Beginning in 1966, the first selection in the NBA Draft was awarded to the winner of a coin flip between the teams with the worst record in each conferences. From there, other teams would select in reverse order of their finish in the standings.

This system was put to the test during the 1983-84 season. As that campaign wound down, the five teams with the worst records finished one of two ways: respectably, given that they were one of the NBA’s worst; or awfully, in turn making them one of the NBA’s worst. In that first category were the Pacers (7-8); Clippers (13-15); and Cavs (16-24). On the other end were the Rockets (3-14) and Bulls (6-27). It was no coincidence, many around the League charged, that the losers, Houston and Chicago, were the only ones who could benefit from finishing last in their conference and entering the coin flip; the other three franchises had already dealt their pick away.

Now, nearly 30 years after the 1984 Draft, it’s safe to say it was one of the greatest ever. The first with Commissioner David Stern at the helm of the League featured four would-be Hall of Famers: Olajuwon, Michael Jordan, Charles Barkley and John Stockton. Heading into the evening, Hakeem and Michael seemed to be the two biggest prizes.
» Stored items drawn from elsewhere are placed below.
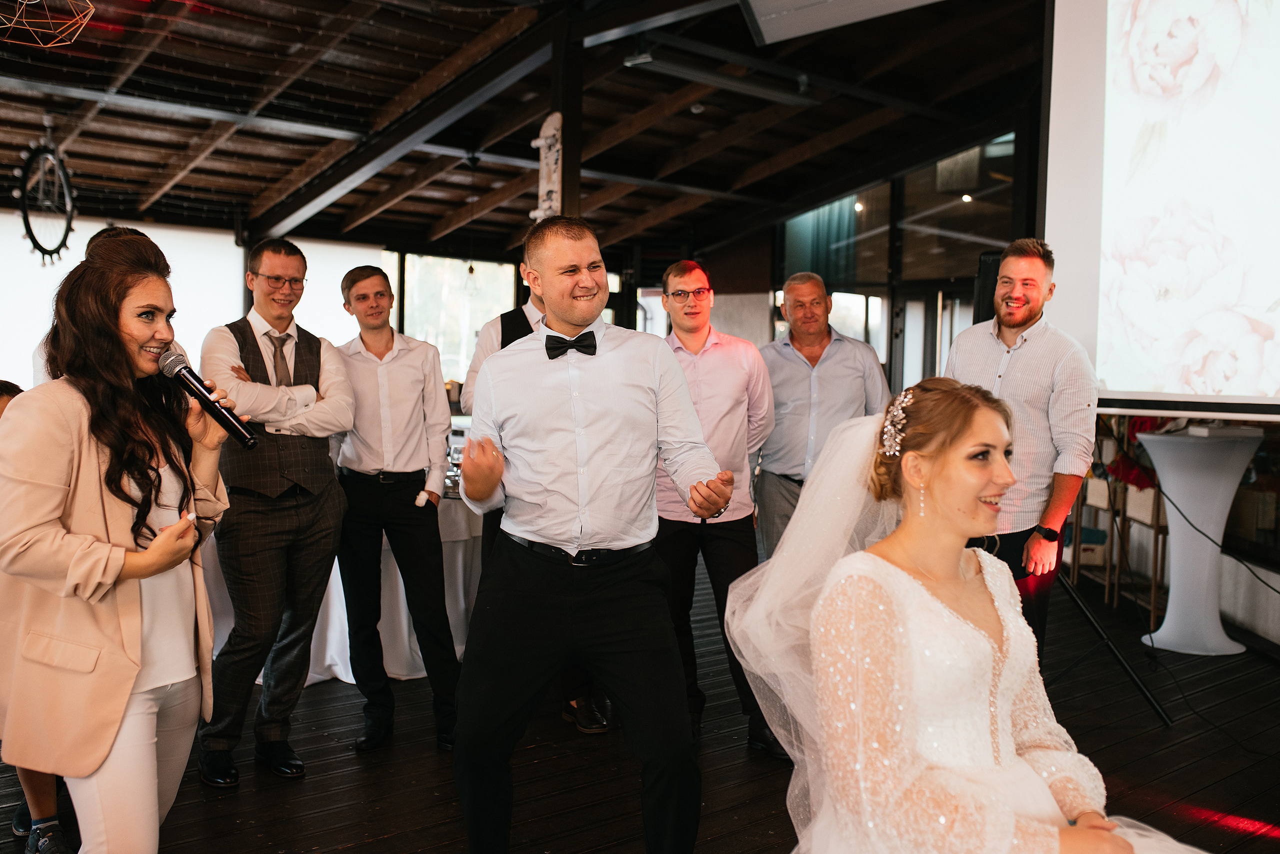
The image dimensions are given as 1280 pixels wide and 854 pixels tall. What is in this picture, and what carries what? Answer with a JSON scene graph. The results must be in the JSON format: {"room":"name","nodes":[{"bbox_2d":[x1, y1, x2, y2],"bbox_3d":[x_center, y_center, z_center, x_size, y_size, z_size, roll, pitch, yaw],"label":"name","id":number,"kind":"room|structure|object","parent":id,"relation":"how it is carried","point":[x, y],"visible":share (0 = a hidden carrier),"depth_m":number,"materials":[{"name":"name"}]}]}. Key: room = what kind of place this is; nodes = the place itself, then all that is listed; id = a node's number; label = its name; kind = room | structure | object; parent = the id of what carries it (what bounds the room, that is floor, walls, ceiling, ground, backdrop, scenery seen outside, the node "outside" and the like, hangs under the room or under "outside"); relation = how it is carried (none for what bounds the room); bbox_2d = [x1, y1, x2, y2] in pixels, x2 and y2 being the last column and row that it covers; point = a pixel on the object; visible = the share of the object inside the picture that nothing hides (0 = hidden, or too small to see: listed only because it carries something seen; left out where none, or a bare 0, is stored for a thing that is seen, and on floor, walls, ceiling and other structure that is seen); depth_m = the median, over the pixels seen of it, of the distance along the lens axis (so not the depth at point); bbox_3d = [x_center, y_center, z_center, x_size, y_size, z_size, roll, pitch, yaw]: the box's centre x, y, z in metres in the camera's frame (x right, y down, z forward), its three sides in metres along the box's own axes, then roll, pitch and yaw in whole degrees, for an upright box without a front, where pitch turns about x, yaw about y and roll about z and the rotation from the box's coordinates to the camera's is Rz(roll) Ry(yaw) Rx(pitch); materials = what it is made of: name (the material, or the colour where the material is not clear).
{"room":"event hall","nodes":[
{"label":"event hall","id":0,"kind":"room"},
{"bbox_2d":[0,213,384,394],"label":"wall","id":1,"kind":"structure","parent":0,"point":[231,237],"depth_m":10.06,"materials":[{"name":"white paint"}]},
{"bbox_2d":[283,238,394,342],"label":"roller blind","id":2,"kind":"object","parent":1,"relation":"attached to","point":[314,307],"visible":0.46,"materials":[{"name":"white fabric"}]},
{"bbox_2d":[385,249,518,385],"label":"window","id":3,"kind":"structure","parent":1,"relation":"in","point":[444,367],"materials":[{"name":"glass"}]},
{"bbox_2d":[0,0,1044,254],"bbox_3d":[-0.430,-2.111,7.015,9.601,0.633,9.167,-2,4,-43],"label":"ceiling","id":4,"kind":"structure","parent":0,"point":[284,51],"depth_m":8.34,"materials":[{"name":"brown wood"}]},
{"bbox_2d":[14,122,75,266],"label":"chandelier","id":5,"kind":"object","parent":4,"relation":"hanging from","point":[26,222],"visible":0.96,"depth_m":7.72,"materials":[{"name":"black metal"}]},
{"bbox_2d":[0,0,94,47],"bbox_3d":[-2.206,-1.721,4.456,0.519,0.671,0.515,-2,4,-43],"label":"pendant lamp","id":6,"kind":"object","parent":4,"relation":"hanging from","point":[86,21],"visible":0.99,"depth_m":4.52,"materials":[{"name":"orange"}]},
{"bbox_2d":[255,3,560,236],"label":"ceiling beam","id":7,"kind":"structure","parent":4,"relation":"attached to","point":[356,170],"depth_m":7.95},
{"bbox_2d":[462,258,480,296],"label":"pendant lamp","id":8,"kind":"object","parent":4,"relation":"hanging from","point":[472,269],"visible":0.95,"depth_m":10.27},
{"bbox_2d":[623,47,818,106],"bbox_3d":[0.503,-2.112,7.493,1.448,0.126,0.214,-2,4,-43],"label":"ceiling light","id":9,"kind":"object","parent":4,"relation":"attached to","point":[762,90],"visible":0.98,"depth_m":7.39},
{"bbox_2d":[739,0,951,45],"bbox_3d":[0.898,-1.995,4.895,0.798,0.742,1.031,-2,4,-43],"label":"ceiling panel","id":10,"kind":"object","parent":4,"relation":"hanging from","point":[752,1],"visible":0.99,"depth_m":5.08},
{"bbox_2d":[1041,0,1279,416],"bbox_3d":[2.325,-1.019,4.079,0.320,1.942,2.152,-2,4,-43],"label":"projection screen","id":11,"kind":"object","parent":4,"relation":"hanging from","point":[1113,379],"visible":0.99,"depth_m":4.41,"materials":[{"name":"white fabric"}]},
{"bbox_2d":[0,561,1278,853],"bbox_3d":[-0.120,1.182,4.075,8.885,0.128,8.730,-2,4,-43],"label":"wooden floor","id":12,"kind":"structure","parent":0,"point":[344,852],"depth_m":4.11,"materials":[{"name":"brown wood"}]},
{"bbox_2d":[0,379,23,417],"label":"person","id":13,"kind":"object","parent":12,"relation":"on","point":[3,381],"visible":0.11,"depth_m":3.99},
{"bbox_2d":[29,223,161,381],"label":"person","id":14,"kind":"object","parent":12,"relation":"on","point":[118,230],"visible":0.08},
{"bbox_2d":[0,230,242,850],"bbox_3d":[-1.136,0.360,2.670,0.571,1.475,0.595,-2,4,-43],"label":"woman","id":15,"kind":"object","parent":12,"relation":"on","point":[106,752],"visible":0.96,"depth_m":2.51},
{"bbox_2d":[156,346,257,448],"bbox_3d":[-0.994,-0.065,2.858,0.234,0.195,0.085,1,3,23],"label":"microphone","id":16,"kind":"object","parent":15,"relation":"in","point":[179,372],"visible":0.97,"depth_m":2.84,"materials":[{"name":"black metal"}]},
{"bbox_2d":[196,238,351,786],"bbox_3d":[-1.205,0.245,4.073,0.507,1.674,0.543,-2,4,-43],"label":"man","id":17,"kind":"object","parent":12,"relation":"on","point":[339,379],"visible":0.98,"depth_m":3.94},
{"bbox_2d":[197,486,483,684],"bbox_3d":[-1.301,0.656,5.779,1.671,0.735,1.579,-2,4,-43],"label":"table","id":18,"kind":"object","parent":12,"relation":"on","point":[404,610],"visible":0.28,"depth_m":5.24,"materials":[{"name":"white fabric"}]},
{"bbox_2d":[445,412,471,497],"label":"glassware","id":19,"kind":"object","parent":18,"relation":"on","point":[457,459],"visible":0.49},
{"bbox_2d":[329,263,462,754],"bbox_3d":[-0.877,0.264,4.422,0.470,1.618,0.529,-1,3,-32],"label":"man","id":20,"kind":"object","parent":12,"relation":"on","point":[361,294],"visible":0.99,"depth_m":4.29},
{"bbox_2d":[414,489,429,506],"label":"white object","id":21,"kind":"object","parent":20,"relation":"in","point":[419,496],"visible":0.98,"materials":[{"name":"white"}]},
{"bbox_2d":[463,267,613,732],"bbox_3d":[-0.342,0.242,4.517,0.511,1.684,0.570,-2,4,-43],"label":"man","id":22,"kind":"object","parent":12,"relation":"on","point":[502,344],"visible":0.1,"depth_m":4.41},
{"bbox_2d":[547,18,582,223],"bbox_3d":[-0.442,-0.842,6.919,0.275,2.822,0.273,-2,4,-43],"label":"wooden post","id":23,"kind":"object","parent":12,"relation":"on","point":[564,205],"visible":0.43,"depth_m":6.82,"materials":[{"name":"wood"}]},
{"bbox_2d":[530,112,562,221],"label":"skateboard","id":24,"kind":"object","parent":23,"relation":"attached to","point":[547,202],"visible":0.76,"depth_m":6.67,"materials":[{"name":"white wood"}]},
{"bbox_2d":[452,215,728,851],"bbox_3d":[-0.104,0.323,2.974,0.551,1.566,0.629,-2,4,-43],"label":"man","id":25,"kind":"object","parent":12,"relation":"on","point":[657,381],"visible":0.97,"depth_m":2.82},
{"bbox_2d":[656,258,783,754],"bbox_3d":[0.243,0.258,4.417,0.538,1.654,0.559,-2,4,-43],"label":"man","id":26,"kind":"object","parent":12,"relation":"on","point":[705,362],"visible":0.76,"depth_m":4.26},
{"bbox_2d":[754,271,888,556],"bbox_3d":[0.719,0.171,4.973,0.521,1.519,0.559,0,3,-8],"label":"man","id":27,"kind":"object","parent":12,"relation":"on","point":[785,362],"visible":0.72,"depth_m":4.84},
{"bbox_2d":[730,379,1213,853],"bbox_3d":[0.692,0.541,2.201,0.981,1.214,1.159,-2,4,-43],"label":"woman","id":28,"kind":"object","parent":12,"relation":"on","point":[983,720],"visible":0.95,"depth_m":2.07},
{"bbox_2d":[944,239,1094,667],"bbox_3d":[1.275,0.213,4.279,0.554,1.661,0.560,-2,4,-43],"label":"man","id":29,"kind":"object","parent":12,"relation":"on","point":[1020,352],"visible":0.7,"depth_m":4.10},
{"bbox_2d":[1049,570,1172,727],"bbox_3d":[1.600,0.227,4.901,0.760,1.625,0.815,-2,4,-43],"label":"tripod stand","id":30,"kind":"object","parent":12,"relation":"on","point":[1125,665],"visible":0.41,"depth_m":4.82,"materials":[{"name":"black metal"}]},
{"bbox_2d":[1067,469,1168,630],"bbox_3d":[2.794,0.606,7.015,0.550,0.857,0.596,-2,4,-43],"label":"chair","id":31,"kind":"object","parent":12,"relation":"on","point":[1156,526],"visible":0.48,"depth_m":6.87,"materials":[{"name":"brown wood"}]},
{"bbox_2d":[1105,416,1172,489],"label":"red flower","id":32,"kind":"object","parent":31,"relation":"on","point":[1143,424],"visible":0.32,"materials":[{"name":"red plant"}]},
{"bbox_2d":[1134,426,1260,655],"bbox_3d":[2.687,0.549,6.030,0.581,1.034,0.575,-2,4,-43],"label":"cocktail table","id":33,"kind":"object","parent":12,"relation":"on","point":[1161,449],"visible":0.97,"depth_m":5.91,"materials":[{"name":"white fabric"}]},
{"bbox_2d":[775,130,1025,394],"bbox_3d":[2.358,-0.871,10.936,0.263,3.332,1.909,-2,4,-43],"label":"glass wall","id":34,"kind":"structure","parent":0,"point":[892,302],"depth_m":10.91,"materials":[{"name":"glass"}]},
{"bbox_2d":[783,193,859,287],"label":"curtain","id":35,"kind":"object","parent":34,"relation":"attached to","point":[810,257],"visible":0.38,"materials":[{"name":"teal fabric"}]},
{"bbox_2d":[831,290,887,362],"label":"window","id":36,"kind":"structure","parent":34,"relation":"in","point":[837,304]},
{"bbox_2d":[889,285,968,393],"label":"glass door","id":37,"kind":"structure","parent":34,"relation":"in","point":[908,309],"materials":[{"name":"glass"}]},
{"bbox_2d":[972,251,1002,323],"bbox_3d":[1.569,-0.552,5.313,0.248,0.371,0.250,-2,4,-43],"label":"speaker","id":38,"kind":"object","parent":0,"point":[988,272],"visible":0.39,"depth_m":5.26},
{"bbox_2d":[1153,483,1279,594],"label":"cable","id":39,"kind":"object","parent":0,"point":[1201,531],"visible":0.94,"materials":[{"name":"black rubber"}]}
]}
The Rockets beat the Pacers in the flip and took The Dream. Of course, Portland, with Indy’s pick, took Sam Bowie, which allowed the Bulls to select Jordan. But the late-season antics were enough for the League to make a major change: They instituted a Lottery, where each non-Playoff team was given an equal shot at the No. 1 pick, before shifting to a weighted Lottery—all to deter intentional losing.
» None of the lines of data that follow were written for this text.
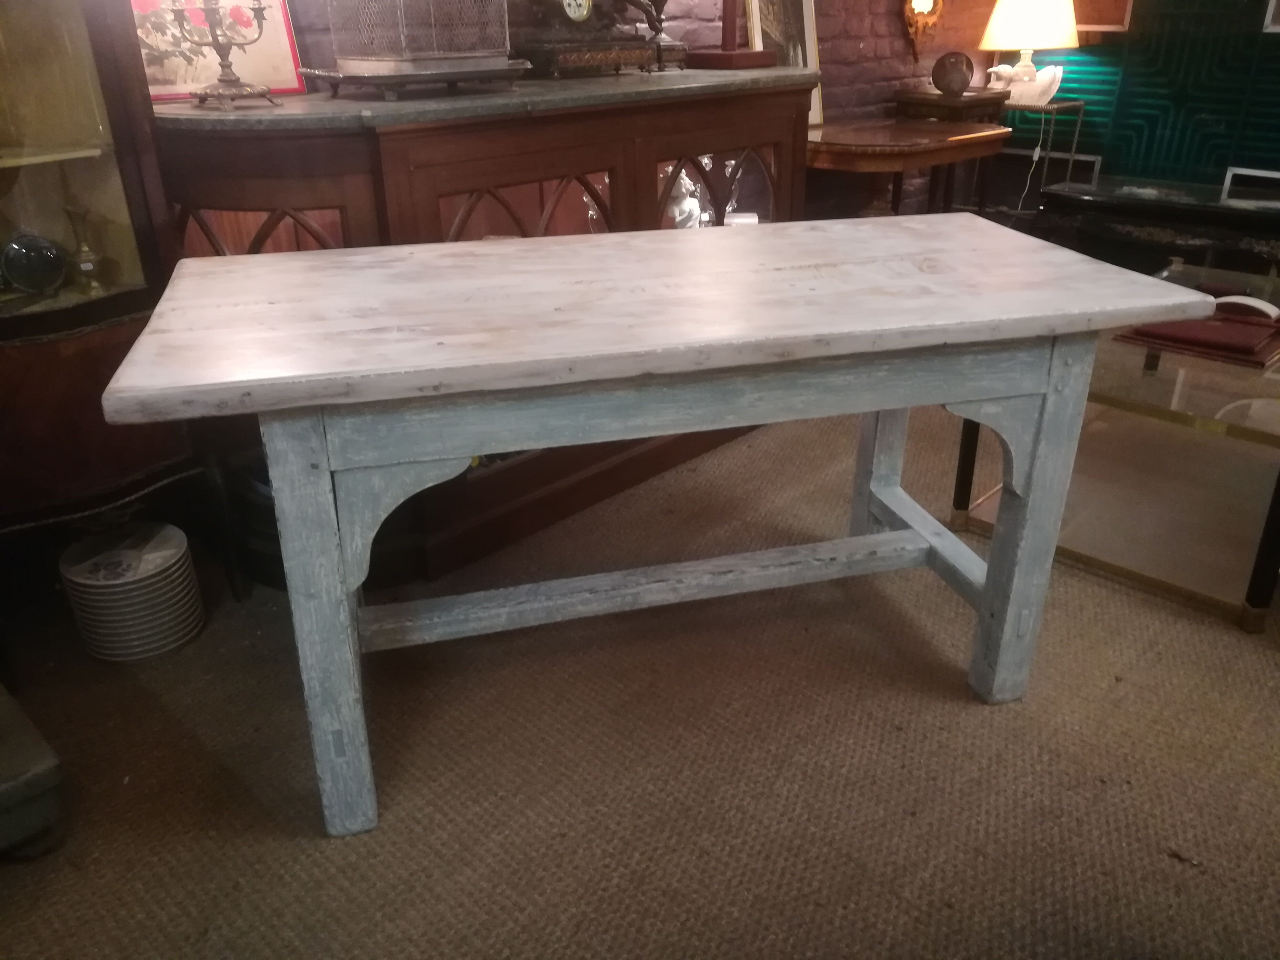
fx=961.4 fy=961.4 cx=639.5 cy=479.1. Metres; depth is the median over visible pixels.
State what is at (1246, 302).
white object
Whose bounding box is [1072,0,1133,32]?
picture frame
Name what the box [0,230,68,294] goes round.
glass ornament
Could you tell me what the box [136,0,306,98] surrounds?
framed picture
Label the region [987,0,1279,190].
wall
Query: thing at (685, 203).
figurine
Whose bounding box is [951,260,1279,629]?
glass coffee table
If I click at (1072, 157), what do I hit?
side table
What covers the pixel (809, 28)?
framed picture
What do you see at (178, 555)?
plate stack
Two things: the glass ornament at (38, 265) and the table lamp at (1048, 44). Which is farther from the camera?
the table lamp at (1048, 44)
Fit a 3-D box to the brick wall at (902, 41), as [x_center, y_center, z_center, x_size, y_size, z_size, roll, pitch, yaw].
[-0.438,-1.400,2.592,0.221,2.638,6.615,22,33,39]
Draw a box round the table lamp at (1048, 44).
[978,0,1079,101]
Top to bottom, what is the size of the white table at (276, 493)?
0.750 m
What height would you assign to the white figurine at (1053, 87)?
0.157 m
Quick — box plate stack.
[61,520,205,663]
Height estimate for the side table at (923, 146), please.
0.743 m
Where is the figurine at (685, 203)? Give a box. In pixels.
[663,165,706,228]
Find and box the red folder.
[1114,313,1279,368]
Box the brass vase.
[64,203,105,295]
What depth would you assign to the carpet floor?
1.56 m
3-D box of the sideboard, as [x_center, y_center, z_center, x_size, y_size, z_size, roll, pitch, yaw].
[-0.228,-0.485,2.488,0.592,0.955,1.889,22,33,39]
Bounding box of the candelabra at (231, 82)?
[164,0,278,108]
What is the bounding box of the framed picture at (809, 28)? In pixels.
[742,0,823,123]
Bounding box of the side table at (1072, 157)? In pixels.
[997,97,1088,211]
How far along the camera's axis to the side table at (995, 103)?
3.83 m
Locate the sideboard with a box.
[140,68,825,588]
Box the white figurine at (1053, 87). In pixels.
[989,62,1065,106]
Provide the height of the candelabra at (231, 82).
0.370 m
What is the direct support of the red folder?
on the glass coffee table at (1194, 407)
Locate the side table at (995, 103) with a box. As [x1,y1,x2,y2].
[890,87,1014,210]
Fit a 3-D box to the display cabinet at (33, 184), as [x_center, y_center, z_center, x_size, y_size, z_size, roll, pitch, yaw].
[-1.235,-0.536,1.497,0.451,1.861,0.834,22,33,39]
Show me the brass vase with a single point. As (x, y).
(85, 265)
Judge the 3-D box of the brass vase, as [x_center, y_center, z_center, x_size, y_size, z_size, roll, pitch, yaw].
[-1.033,-0.427,1.784,0.064,0.153,0.064,22,33,39]
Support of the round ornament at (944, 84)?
on the side table at (995, 103)
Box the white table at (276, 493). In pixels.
[99,220,1213,838]
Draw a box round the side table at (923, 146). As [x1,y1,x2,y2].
[806,116,1011,215]
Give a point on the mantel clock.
(552, 52)
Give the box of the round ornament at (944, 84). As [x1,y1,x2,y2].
[930,50,974,95]
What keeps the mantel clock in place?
on the sideboard
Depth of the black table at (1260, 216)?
3.43 m
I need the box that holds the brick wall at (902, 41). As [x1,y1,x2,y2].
[277,0,1023,223]
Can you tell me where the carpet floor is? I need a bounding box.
[0,390,1279,959]
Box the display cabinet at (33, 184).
[0,0,227,600]
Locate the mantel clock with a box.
[510,0,677,77]
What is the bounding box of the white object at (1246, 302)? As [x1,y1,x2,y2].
[1210,294,1279,320]
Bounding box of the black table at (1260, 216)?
[1035,171,1279,276]
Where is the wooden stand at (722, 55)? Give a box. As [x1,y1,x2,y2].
[684,0,772,68]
Olajuwon, like Duncan, is an uncommon player—also one of the greatest of all time. It took a decade and a Jordan retirement, but The Dream would eventually lead the Rockets to two rings. Meanwhile, the resounding success of the Spurs’ tank job was extremely rare. They had a future Hall of Famer, near his prime, already on the roster in Robinson; until that season, winning had been a way of life for the players and staff for nearly a decade; plus, they struck gold with the Lottery. That’s the rarest of combos.

Since the inception of the Lottery, only 17 percent of teams with the worst record have ended up with the first pick. And in the last 30 years, only three players selected first overall have led the teams that drafted them to a Championship: Robinson, Duncan and Olajuwon.

Is it worth making a mockery of a season with hopes that the top pick of the 2014 NBA Draft—or whatever Draft thereafter—will become a member of this elite group? Maybe, but to this point, history hasn’t been kind.